The findings are not due to demographic or socioeconomic factors, parental education, child-rearing experience or children’s health status, say authors Alex Chen, M.D., at Children’s Hospital Los Angeles and José Escarce, M.D., at the University of California, Los Angeles.

The authors attribute the results to finite parental resources. “As there are more demands on a parent’s time and money each child may receive less,” said Chen. “Policies that provide support for working parents may enable them to take their children for care,” concludes the study.

The authors analysed data from a nationally representative survey on the use of medical care. The survey included 26,401 American youngsters under 18 living in two-parent families or single-mother families. There were not enough single-father families to include in the study.

The data indicate that children of single mothers receive less care than those in two-parent families; however, these differences can be explained by other family traits such as poverty and lack of health insurance.

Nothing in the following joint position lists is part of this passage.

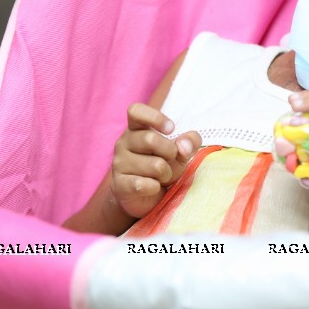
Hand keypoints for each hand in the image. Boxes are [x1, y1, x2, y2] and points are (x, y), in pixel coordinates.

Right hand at [111, 103, 201, 218]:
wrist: (146, 198)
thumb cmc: (163, 167)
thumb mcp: (181, 152)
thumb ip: (189, 142)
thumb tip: (184, 145)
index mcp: (136, 129)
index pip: (135, 111)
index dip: (154, 117)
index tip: (171, 128)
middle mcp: (123, 143)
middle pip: (150, 139)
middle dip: (170, 152)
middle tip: (171, 160)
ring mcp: (119, 164)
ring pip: (154, 165)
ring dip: (166, 174)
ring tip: (161, 177)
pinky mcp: (119, 185)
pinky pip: (144, 184)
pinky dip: (156, 187)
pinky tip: (153, 187)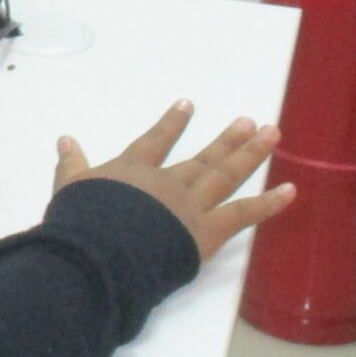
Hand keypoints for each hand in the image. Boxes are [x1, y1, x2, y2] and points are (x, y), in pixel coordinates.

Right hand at [54, 101, 293, 261]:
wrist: (102, 250)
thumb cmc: (82, 224)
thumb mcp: (70, 191)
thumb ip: (71, 167)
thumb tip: (64, 140)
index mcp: (133, 173)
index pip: (155, 143)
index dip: (171, 124)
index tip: (187, 106)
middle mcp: (168, 183)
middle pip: (202, 158)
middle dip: (226, 140)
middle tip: (249, 122)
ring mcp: (191, 205)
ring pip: (226, 175)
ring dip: (250, 154)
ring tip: (271, 134)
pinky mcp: (208, 230)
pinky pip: (244, 214)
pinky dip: (269, 203)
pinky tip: (290, 190)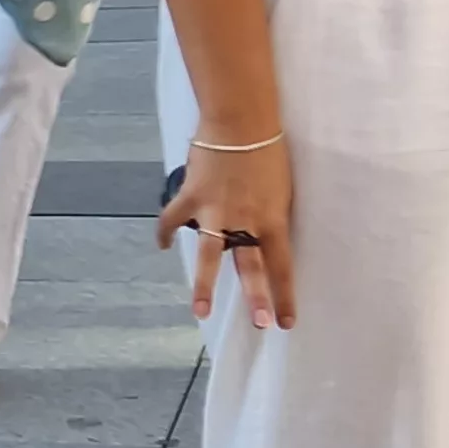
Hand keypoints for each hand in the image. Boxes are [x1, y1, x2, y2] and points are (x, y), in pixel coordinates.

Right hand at [155, 138, 294, 331]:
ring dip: (205, 286)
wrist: (240, 122)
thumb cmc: (269, 151)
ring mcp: (215, 210)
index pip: (282, 266)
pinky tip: (161, 244)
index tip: (287, 322)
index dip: (285, 296)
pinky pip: (173, 219)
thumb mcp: (282, 189)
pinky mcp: (190, 196)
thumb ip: (270, 215)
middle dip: (256, 298)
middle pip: (251, 267)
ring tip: (200, 312)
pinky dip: (165, 231)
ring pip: (210, 255)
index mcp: (273, 219)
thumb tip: (260, 237)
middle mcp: (245, 220)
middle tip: (260, 325)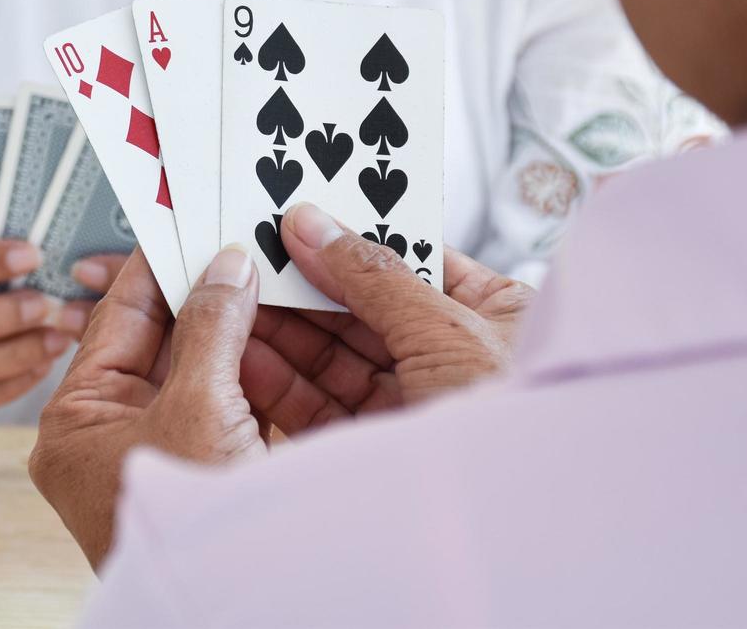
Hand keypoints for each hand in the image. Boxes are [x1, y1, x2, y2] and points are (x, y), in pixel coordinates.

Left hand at [31, 247, 266, 567]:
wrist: (250, 603)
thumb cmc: (192, 530)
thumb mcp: (196, 408)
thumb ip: (210, 327)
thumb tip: (224, 266)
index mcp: (75, 421)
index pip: (115, 317)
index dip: (153, 264)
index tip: (185, 220)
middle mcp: (111, 436)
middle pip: (160, 339)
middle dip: (203, 291)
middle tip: (236, 240)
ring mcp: (163, 454)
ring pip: (201, 370)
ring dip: (237, 328)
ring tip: (266, 274)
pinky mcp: (209, 470)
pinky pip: (228, 404)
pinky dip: (257, 371)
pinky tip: (286, 331)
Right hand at [240, 203, 530, 436]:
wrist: (514, 529)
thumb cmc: (512, 429)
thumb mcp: (446, 333)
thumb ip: (373, 277)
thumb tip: (313, 224)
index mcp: (496, 321)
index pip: (413, 264)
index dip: (354, 240)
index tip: (296, 218)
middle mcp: (454, 363)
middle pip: (367, 311)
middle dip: (307, 284)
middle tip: (251, 254)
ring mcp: (413, 410)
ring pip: (337, 361)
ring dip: (284, 331)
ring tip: (232, 297)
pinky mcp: (375, 454)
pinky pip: (321, 408)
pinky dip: (280, 382)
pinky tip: (242, 352)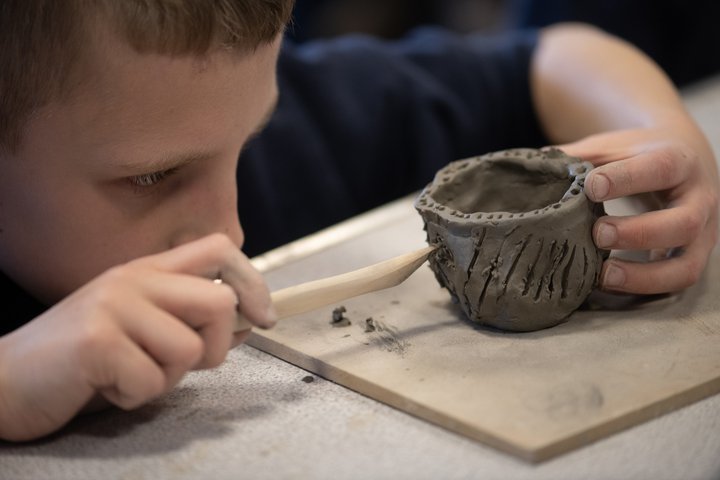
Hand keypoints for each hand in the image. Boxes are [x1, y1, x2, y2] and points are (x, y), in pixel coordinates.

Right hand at [0, 233, 273, 440]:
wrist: (5, 380)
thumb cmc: (81, 361)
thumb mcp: (143, 331)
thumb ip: (189, 321)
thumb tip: (250, 320)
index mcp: (148, 271)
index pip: (219, 248)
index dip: (252, 282)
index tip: (264, 317)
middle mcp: (133, 278)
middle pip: (219, 302)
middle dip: (216, 347)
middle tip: (177, 364)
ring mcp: (113, 305)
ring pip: (190, 349)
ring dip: (167, 379)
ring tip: (128, 375)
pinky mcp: (96, 339)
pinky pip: (152, 380)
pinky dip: (136, 397)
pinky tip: (106, 387)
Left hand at [558, 125, 718, 293]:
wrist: (683, 161)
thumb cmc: (636, 155)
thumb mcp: (612, 147)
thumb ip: (577, 156)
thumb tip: (531, 165)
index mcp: (678, 160)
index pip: (660, 168)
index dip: (626, 179)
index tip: (591, 186)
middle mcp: (699, 199)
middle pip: (682, 223)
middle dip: (638, 233)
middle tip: (598, 234)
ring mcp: (702, 234)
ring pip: (685, 264)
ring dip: (643, 275)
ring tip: (602, 275)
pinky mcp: (692, 258)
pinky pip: (676, 282)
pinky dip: (642, 288)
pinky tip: (606, 282)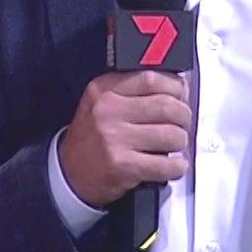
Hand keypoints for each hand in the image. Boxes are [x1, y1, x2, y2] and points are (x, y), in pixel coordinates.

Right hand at [56, 70, 190, 207]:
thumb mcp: (102, 102)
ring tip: (174, 145)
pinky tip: (172, 165)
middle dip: (183, 117)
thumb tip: (179, 88)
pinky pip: (166, 164)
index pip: (152, 78)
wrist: (69, 172)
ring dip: (181, 142)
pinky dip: (177, 167)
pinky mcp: (123, 165)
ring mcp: (115, 139)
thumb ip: (134, 91)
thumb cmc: (92, 137)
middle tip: (181, 124)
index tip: (180, 96)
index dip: (175, 87)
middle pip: (167, 106)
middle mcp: (108, 111)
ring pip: (171, 135)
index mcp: (104, 89)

In contrast, children in families with four or more other children make only about four-fifths as many visits to doctor’s offices or emergency rooms as otherwise similar single-parent families. The effect of a large family on a child’s prescription drug use rivaled the effect of being uninsured and was larger than that of poverty.

The presence of nonparental adults — such as grandparents or a single-mother’s boyfriend — is also linked to less health care for children in the household. More family leave days may enable working parents to take their children for needed care, suggest the authors. They also say that health care providers should also monitor children with many siblings and those in cohabiting households more closely.